In ‘Fresh Off the Boat,’ Jostling Cultural Legacies

On “Fresh Off the Boat,” the new ABC family sitcom based on the memoir of the same name by the rowdy, bawdy chef Eddie Huang, the young Eddie is played by Hudson Yang, an amiable 11-year-old with an air of preternatural chill. In the book, Eddie is a bit of a rabble-rouser, but on the show, he’s a fast-learning fish out of water with a gift for comic self-presentation.

At home, Hudson is part of a different legacy. His father, Jeff Yang, now a columnist for The Wall Street Journal, was one of the most prominent Asian-American cultural critics of the 1990s and a founder of A. Magazine, a glossy title highlighting influential Asian-Americans that aimed to capture an underdocumented cultural moment and to meaningfully brand Asian-American cool.

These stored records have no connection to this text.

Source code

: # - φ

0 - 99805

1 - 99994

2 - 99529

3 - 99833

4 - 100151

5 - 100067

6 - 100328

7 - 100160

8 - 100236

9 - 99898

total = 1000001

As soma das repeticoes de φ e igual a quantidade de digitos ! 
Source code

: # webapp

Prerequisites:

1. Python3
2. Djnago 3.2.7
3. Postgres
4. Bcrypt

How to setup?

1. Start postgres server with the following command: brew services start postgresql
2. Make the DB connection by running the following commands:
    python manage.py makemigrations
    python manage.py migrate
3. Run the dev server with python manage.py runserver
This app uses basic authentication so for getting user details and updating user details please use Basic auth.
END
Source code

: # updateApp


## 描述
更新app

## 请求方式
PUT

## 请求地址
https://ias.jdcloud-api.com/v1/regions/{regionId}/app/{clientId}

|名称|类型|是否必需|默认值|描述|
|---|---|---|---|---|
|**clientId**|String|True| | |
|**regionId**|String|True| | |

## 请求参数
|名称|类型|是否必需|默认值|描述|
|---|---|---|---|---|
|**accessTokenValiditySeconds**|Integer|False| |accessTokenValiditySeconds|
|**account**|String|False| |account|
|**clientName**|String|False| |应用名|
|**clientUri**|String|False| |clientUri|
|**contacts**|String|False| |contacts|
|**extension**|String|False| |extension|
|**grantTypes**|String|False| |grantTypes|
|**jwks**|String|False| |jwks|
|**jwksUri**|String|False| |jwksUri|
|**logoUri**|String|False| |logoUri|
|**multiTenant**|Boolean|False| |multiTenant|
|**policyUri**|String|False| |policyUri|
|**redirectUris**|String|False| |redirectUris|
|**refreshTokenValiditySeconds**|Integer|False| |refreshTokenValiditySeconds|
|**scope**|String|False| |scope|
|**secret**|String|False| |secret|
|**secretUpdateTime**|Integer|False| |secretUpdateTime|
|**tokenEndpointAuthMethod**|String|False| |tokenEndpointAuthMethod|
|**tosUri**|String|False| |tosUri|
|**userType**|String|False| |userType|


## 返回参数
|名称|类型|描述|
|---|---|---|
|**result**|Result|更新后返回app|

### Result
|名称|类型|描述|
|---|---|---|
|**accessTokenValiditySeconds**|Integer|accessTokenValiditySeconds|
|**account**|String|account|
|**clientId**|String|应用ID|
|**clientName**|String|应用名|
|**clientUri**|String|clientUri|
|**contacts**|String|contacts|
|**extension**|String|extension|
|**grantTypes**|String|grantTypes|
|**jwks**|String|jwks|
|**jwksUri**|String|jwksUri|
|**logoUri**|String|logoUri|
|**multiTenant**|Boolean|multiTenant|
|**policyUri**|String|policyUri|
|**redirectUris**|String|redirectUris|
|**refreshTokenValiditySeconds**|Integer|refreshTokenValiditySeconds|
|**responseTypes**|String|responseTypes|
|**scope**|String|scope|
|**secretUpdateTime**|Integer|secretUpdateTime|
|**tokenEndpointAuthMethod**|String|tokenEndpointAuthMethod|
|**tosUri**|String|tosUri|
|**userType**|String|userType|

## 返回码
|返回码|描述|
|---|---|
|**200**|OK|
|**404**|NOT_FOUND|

Scarfing down some after-school pizza with his father one recent day on the Lower East Side of Manhattan, Hudson did not appear to be in the least frazzled about his place at the crossroads of decades of Asian-American cultural politics. He had recently returned to school after three months in California shooting the show’s first season, and he had pre-algebra and the Indian subcontinent on his mind. “I don’t think the grades are gonna be very good, Daddy,” he said with aw-shucks mischief.

Still, Jeff Yang said, Hudson understands the big picture: “He’s aware of the enterprise, if you will, and how different the enterprise that I was engaged in and grew up on is from the one he lives with.”

Mr. Huang’s show, his memoir, the way his life has unfolded — “it isn’t even intentionally against” the vision of Asian America that Mr. Yang spent so much time building, he said.

“I just wasn’t aware,” Mr. Huang added. “I was shamed for a long time for not being Asian enough. Everyone called me ‘rotten banana’; everyone gave me a hard time.”

He wants Hudson to wave his own flag, even if it means gradually erasing traces of the memoirist from a show based on his life. “I try to tell him, ‘Don’t worry about being me,’ ” Mr. Huang said, adding, “At some point, you have to transcend race and be an individual.”